═══ EXTRACT TO READ ═══

Federal Court of Appeal Decisions

Decision Information

Decision Content

 

Date: 20090615

Docket: A-248-08

Citation: 2009 FCA 202

BETWEEN:

SIMPSON STRONG-TIE COMPANY, INC.

 

Appellant

 

and

 

 

PEAK INNOVATIONS INC.

 

Respondent

 

 

ASSESSMENT OF COSTS - REASONS

Bruce Preston

Assessment Officer

[1]               Although this is a reasonably straightforward assessment of costs, there is one minor complication in that there are two awards of costs. One award is on this file and the second is on file A-249-08. On both files the assessment was triggered by a motion to strike the Notice of Appeal. By way of Order dated July 10, 2008, the Court granted the respondent’s motion to strike the Notice of Appeal with costs to the respondent.

 

[2]               On October 31, 2008 the respondent filed its Bill of Costs together with a letter requesting an assessment of their Bill of Costs in writing on both files.

[3]               Upon reviewing the files, Senior Assessment Officer Charles E. Stinson determined that these assessments would be suitable for disposition by written submission. By way of direction dated February 26, 2009, a timetable was established for the filing of written submissions. The time limits set by the direction have now passed and materials have been filed by both parties.

 

[4]               In support of this Bill of Costs the respondent filed an Affidavit of Paul Smith and Written Submissions. At paragraph 4 of the Smith affidavit it is submitted that the amounts in the Bill of Costs were calculated using the middle of Column III. At paragraph 5 of the Smith affidavit the affiant submits:

The disbursements listed in Exhibit B were all incurred by the Respondent in relation to the motion and were necessary for the conduct of the motion. Some of the disbursements in the motion overlap with those for a separate motion in companion file no. A-249-08. Because of this, the amount of disbursements for the A-249-08 motion is lower.

 

[5]               In its Reply to the Bill of Costs, the appellant submits that the submissions to quash the appeal were brief therefore Item 21 should be allowed at 2 units. The appellant also submits that Item 26 should be allowed at 2 units as it is a very simple assessment with no complicated issues. Concerning Item 27 the appellant submits: “Tariff Item 27 does not apply as there was no “Judgment” but rather an Order was rendered on a motion”.

 

[6]               Further, concerning disbursements, the appellant submits: “Generally, as no disbursement log or invoices were attached to verify any of the disbursements, they should all be assessed at zero”. The appellant also submits that Quicklaw charges, facsimile and courier should be assessed at zero as part of normal office overhead. Specifically, concerning photocopies the appellant submits:

The affidavit is equivocal as to whether $0.25/page was billed to the client or whether the photocopying was done externally is which case the costs would be significantly lower. Due to the equivocal evidence, the photocopy charges should be taxed at a lesser amount or zero.

═══ DATA SHOWN ═══

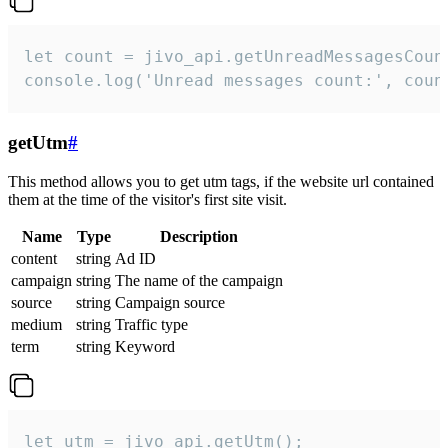
let count = jivo_api.getUnreadMessagesCount
console.log('Unread messages count:', coun
getUtm
#
This method allows you to get utm tags, if the website url contained
them at the time of the visitor's first site visit.
Name
Type
Description
content
string
Ad ID
campaign
string
The name of the campaign
source
string
Campaign source
medium
string
Traffic type
term
string
Keyword
let utm = jivo_api.getUtm();
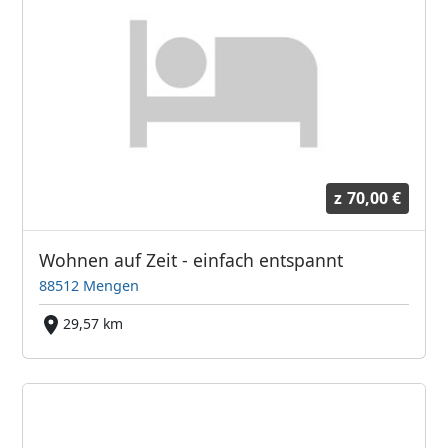
z
70,00 €
Wohnen auf Zeit - einfach entspannt
88512 Mengen
29,57 km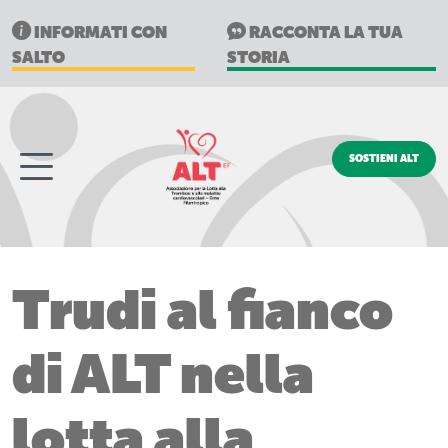
INFORMATI CON
RACCONTA LA TUA
SALTO
STORIA
SOSTIENI ALT
Trudi al fianco
di ALT nella
lotta alla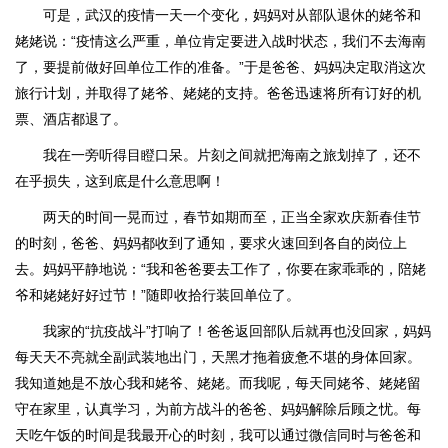
可是，武汉的疫情一天一个变化，妈妈对从部队退休的姥爷和
姥姥说：“疫情这么严重，单位肯定要进入战时状态，我们不去海南
了，要提前做好回单位工作的准备。”于是爸爸、妈妈决定取消这次
旅行计划，并取得了姥爷、姥姥的支持。爸爸迅速将所有订好的机
票、酒店都退了。
我在一旁听得目瞪口呆。片刻之间就把海南之旅划掉了，还不
在乎损失，这到底是什么意思啊！
两天的时间一晃而过，春节如期而至，正当全家欢庆新春佳节
的时刻，爸爸、妈妈都收到了通知，要求火速回到各自的岗位上
去。妈妈平静地说：“我和爸爸要去工作了，你要在家乖乖的，陪姥
爷和姥姥好好过节！”随即收拾行装回单位了。
我家的“抗疫战斗”打响了！爸爸返回部队后就再也没回家，妈妈
每天天不亮就全副武装地出门，天黑才拖着疲惫不堪的身体回家。
我知道她是不放心我和姥爷、姥姥。而我呢，每天同姥爷、姥姥留
守在家里，认真学习，为前方战斗的爸爸、妈妈解除后顾之忧。每
天吃午饭的时间是我最开心的时刻，我可以通过微信同时与爸爸和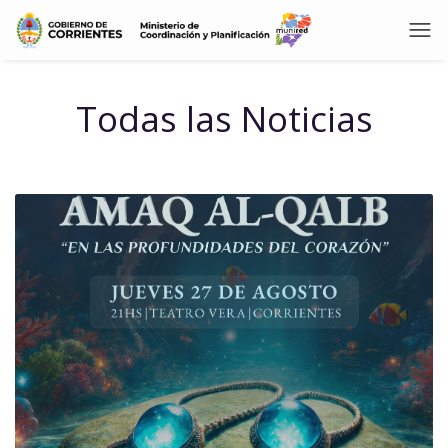
Todas las Noticias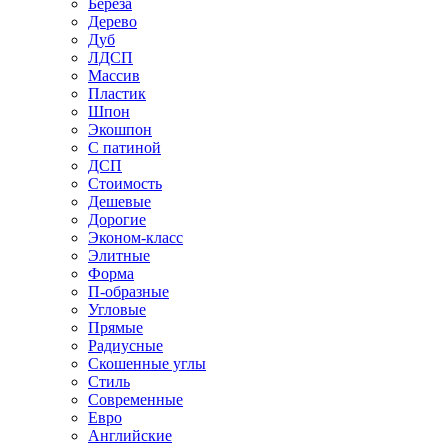
Береза
Дерево
Дуб
ЛДСП
Массив
Пластик
Шпон
Экошпон
С патиной
ДСП
Стоимость
Дешевые
Дорогие
Эконом-класс
Элитные
Форма
П-образные
Угловые
Прямые
Радиусные
Скошенные углы
Стиль
Современные
Евро
Английские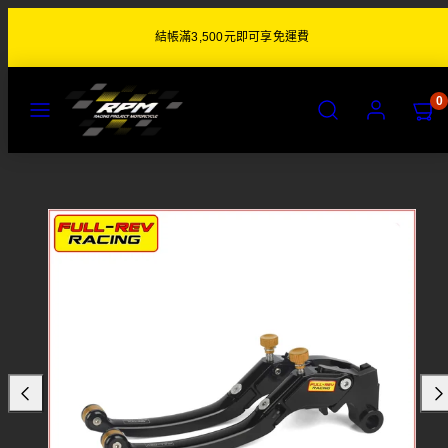
跳
結帳滿3,500元即可享免運費
至
內
容
目
搜
帳
檢
檢
0
錄
尋
號
視
視
購
購
物
物
商
車
車
品
(0)
(0)
圖
片
5
於
商
品
預
覽
圖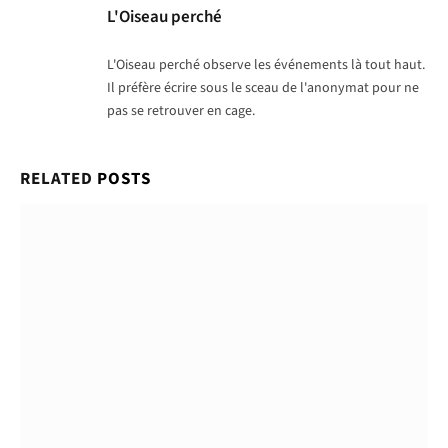
L'Oiseau perché
L'Oiseau perché observe les événements là tout haut.
Il préfère écrire sous le sceau de l'anonymat pour ne
pas se retrouver en cage.
RELATED
POSTS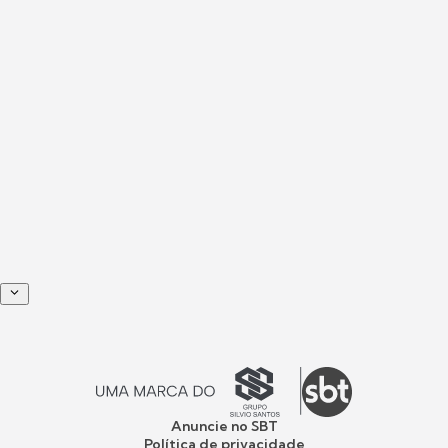
Anuncie no SBT
Política de privacidade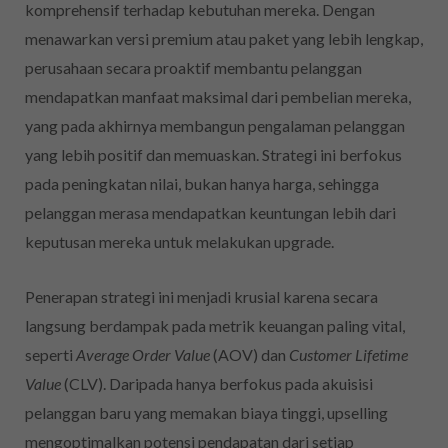
komprehensif terhadap kebutuhan mereka. Dengan
menawarkan versi premium atau paket yang lebih lengkap,
perusahaan secara proaktif membantu pelanggan
mendapatkan manfaat maksimal dari pembelian mereka,
yang pada akhirnya membangun pengalaman pelanggan
yang lebih positif dan memuaskan. Strategi ini berfokus
pada peningkatan nilai, bukan hanya harga, sehingga
pelanggan merasa mendapatkan keuntungan lebih dari
keputusan mereka untuk melakukan upgrade.
Penerapan strategi ini menjadi krusial karena secara
langsung berdampak pada metrik keuangan paling vital,
seperti
Average Order Value
(AOV) dan
Customer Lifetime
Value
(CLV). Daripada hanya berfokus pada akuisisi
pelanggan baru yang memakan biaya tinggi, upselling
mengoptimalkan potensi pendapatan dari setiap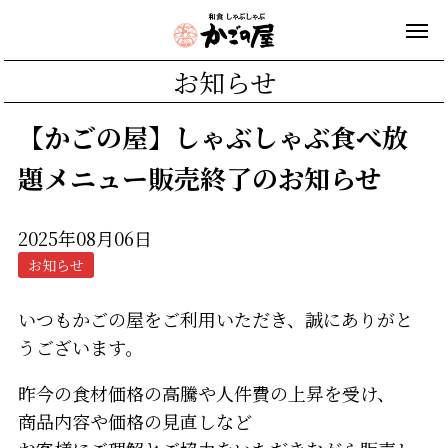
お知らせ
【かごの屋】しゃぶしゃぶ食べ放
題メニュー販売終了のお知らせ
2025年08月06日
お知らせ
いつもかごの屋をご利用いただき、誠にありがと
うございます。
昨今の食材価格の高騰や人件費の上昇を受け、
商品内容や価格の見直しなど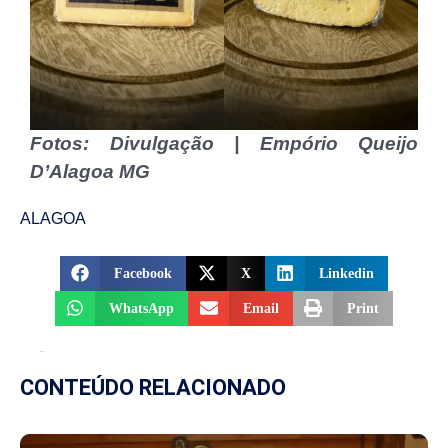
Fotos: Divulgação | Empório Queijo
D’Alagoa MG
ALAGOA
Facebook
X
Linkedin
WhatsApp
Email
Print
CONTEÚDO RELACIONADO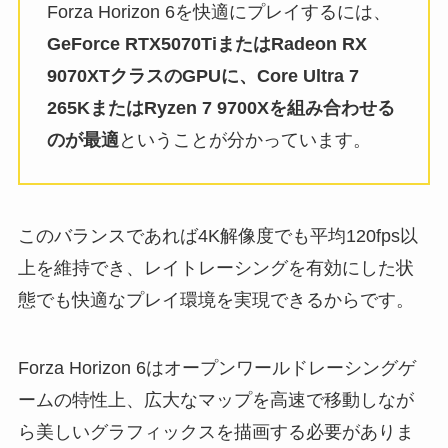
Forza Horizon 6を快適にプレイするには、
GeForce RTX5070TiまたはRadeon RX
9070XTクラスのGPUに、Core Ultra 7
265KまたはRyzen 7 9700Xを組み合わせる
のが最適
ということが分かっています。
このバランスであれば4K解像度でも平均120fps以
上を維持でき、レイトレーシングを有効にした状
態でも快適なプレイ環境を実現できるからです。
Forza Horizon 6はオープンワールドレーシングゲ
ームの特性上、広大なマップを高速で移動しなが
ら美しいグラフィックスを描画する必要がありま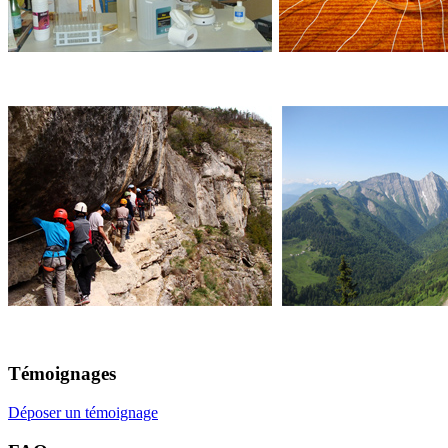
Témoignages
Déposer un témoignage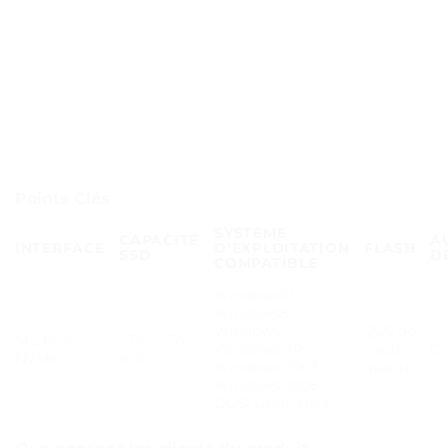
Points Clés
SYSTÈME
CAPACITÉ
A
INTERFACE
D’EXPLOITATION
FLASH
SSD
D
COMPATIBLE
Windows10,
Windows8.1,
Windows 7,
QLC de
M.2 pcie
1 To / 2 To /
Windows XP,
haute
Ou
NVMe
4 To
Windows 2003,
qualité
Windows 2008,
DOS, Linux, Unix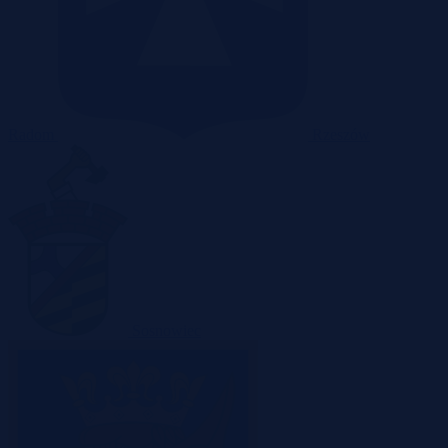
Radom
Rzeszów
Sosnowiec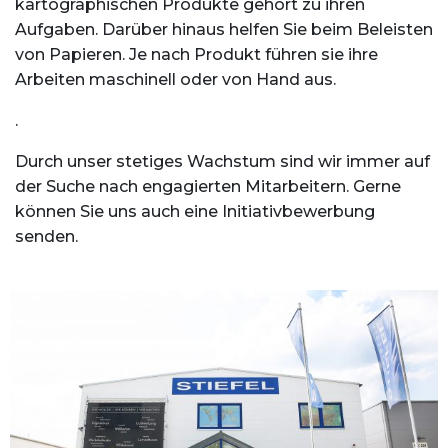
kartographischen Produkte gehört zu ihren
Aufgaben. Darüber hinaus helfen Sie beim Beleisten
von Papieren. Je nach Produkt führen sie ihre
Arbeiten maschinell oder von Hand aus.
.
Durch unser stetiges Wachstum sind wir immer auf
der Suche nach engagierten Mitarbeitern. Gerne
können Sie uns auch eine Initiativbewerbung
senden.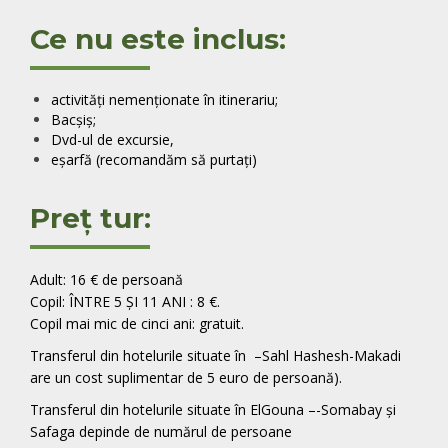
Ce nu este inclus:
activități nemenționate în itinerariu;
Bacșiș;
Dvd-ul de excursie,
eșarfă (recomandăm să purtați)
Preț tur:
Adult: 16 € de persoană
Copil: ÎNTRE 5 ȘI 11 ANI : 8 €.
Copil mai mic de cinci ani: gratuit.
Transferul din hotelurile situate în –Sahl Hashesh-Makadi
are un cost suplimentar de 5 euro de persoană).
Transferul din hotelurile situate în ElGouna –-Somabay și
Safaga
depinde de numărul de persoane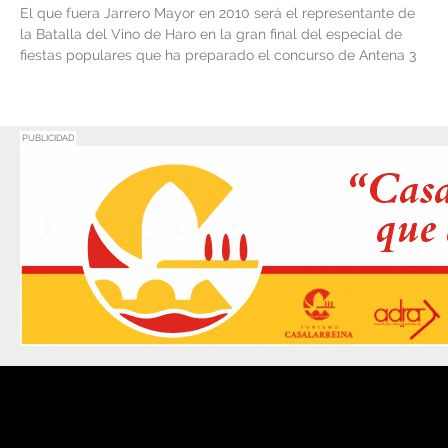
El que fuera Jarrero Mayor en 2010 será el representante de
la Batalla del Vino de Haro en la gran final del especial de
fiestas populares que ha preparado el concurso de Antena 3
PUBLICIDAD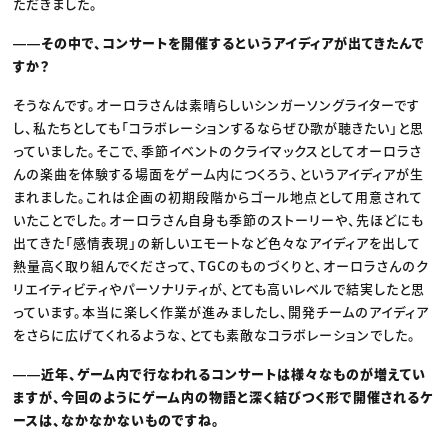
ただきました。
――その中で、コンサートを開催するというアイディアが出てきたんで
すか？
そうなんです。オーロラさんは素晴らしいシンガーソングライターです
し、私たちとしても「コラボレーションするならぜひ歌が聴きたい」と思
っていました。そこで、季節イベントのクライマックスとしてオーロラさ
んの楽曲を体験する場面をゲーム内につくろう、というアイディアが生
まれました。これは企画の初期段階からゴール地点として用意されて
いたことでした。オーロラさん自身も季節のストーリーや、先ほどにも
出てきた「感情表現」の新しいエモートなど色々なアイディアを出して
熱量高く取り組んでくださって、TGCのものづくりと、オーロラさんのク
リエイティビティやパーソナリティが、とても高いレベルで結実したと思
っています。本当に楽しく作業が進みましたし、開発チームのアイディア
をさらに広げてくれるような、とても素敵なコラボレーションでした。
――近年、ゲーム内で行なわれるコンサートは様々なものが増えてい
ますが、今回のようにゲーム内の物語と深く結びつく形で開催されるケ
ースは、なかなかないものですね。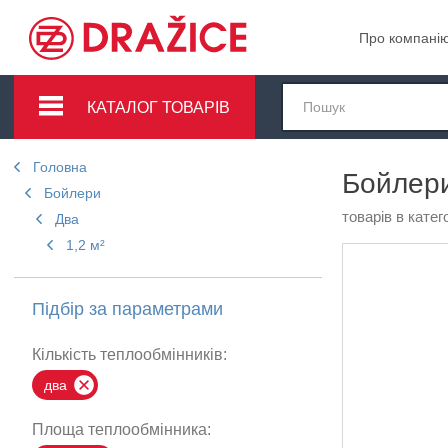
Про компані
КАТАЛОГ ТОВАРІВ
Головна
Бойлери
Бойлери
товарів в катего
Два
1,2 м²
Підбір за параметрами
Кількість теплообмінників:
два
Площа теплообмінника: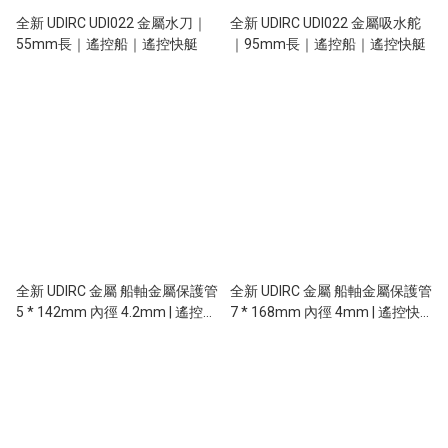
全新 UDIRC UDI022 金屬水刀｜
全新 UDIRC UDI022 金屬吸水舵
55mm長｜遙控船｜遙控快艇
｜95mm長｜遙控船｜遙控快艇
全新 UDIRC 金屬 船軸金屬保護管
全新 UDIRC 金屬 船軸金屬保護管
5 * 142mm 內徑 4.2mm | 遙控快
7 * 168mm 內徑 4mm | 遙控快
艇 | 遙控船 | 適用遙控船 : UDI010
艇 | 遙控船 | 適用遙控船 : UDI005
/ UDI021
/ UDI903 / UDI022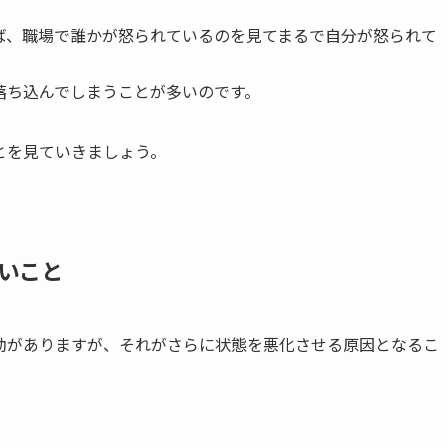
ば、職場で誰かが怒られているのを見てまるで自分が怒られて
落ち込んでしまうことが多いのです。
とを見ていきましょう。
いこと
動がありますが、それがさらに状態を悪化させる原因となるこ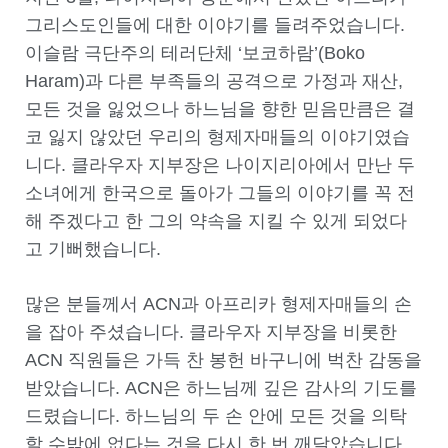
그리스도인들에 대한 이야기를 들려주었습니다.
이슬람 극단주의 테러단체 ‘보코하람’(Boko
Haram)과 다른 부족들의 공격으로 가정과 재산,
모든 것을 잃었으나 하느님을 향한 믿음만큼은 결
코 잃지 않았던 우리의 형제자매들의 이야기였습
니다. 클라우자 지부장은 나이지리아에서 만난 두
소녀에게 한국으로 돌아가 그들의 이야기를 꼭 전
해 주겠다고 한 그의 약속을 지킬 수 있게 되었다
고 기뻐했습니다.
많은 분들께서 ACN과 아프리카 형제자매들의 손
을 잡아 주셨습니다. 클라우자 지부장을 비롯한
ACN 직원들은 가득 찬 봉헌 바구니에 벅찬 감동을
받았습니다. ACN은 하느님께 깊은 감사의 기도를
드렸습니다. 하느님의 두 손 안에 모든 것을 의탁
할 수밖에 없다는 것을 다시 한 번 깨달았습니다.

═══

**BRIEF:** Carry on the costs assessment reasons from their last sentence, writing the next part of the decision.

**TASK RESPONSE:**
[7]               The appellant’s final argument relates to the costs of the assessment. At paragraph 12 of its submission the appellant submits:

As the Respondent is assured of the same degree of success on assessment by its very nature, the determining issue as to the award of costs is the degree to which the Respondent was successful in assessing its costs. If the amounts requested by the Respondent were not generally achieved, costs should be fixed and awarded to the Appellant and deducted from the total assessed amount plus PST and GST.

 

[8]               By way of rebuttal to the appellants final point the respondent submits:

With respect to the Appellant’s request that costs of this assessment should be “…fixed and awarded to the Appellant and deducted from the total assessed…”, there is no basis in the Federal Courts Rules for such an approach. An assessment officer does not have the authority to award costs.

 

Assessment

           

[9]               I am faced with two assessments on two separate files each of which contain an order awarding costs to the respondent. As the two motions and the two orders emanating from the motions are for all intents and purposes identical, I am faced with the costs of a motion which overlap with those for a separate motion in companion file A-249-08. Under these circumstances, in assessing costs I must be cognisant of the award but at the same time be mindful of not allowing costs in a manner which would result in a doubling of costs.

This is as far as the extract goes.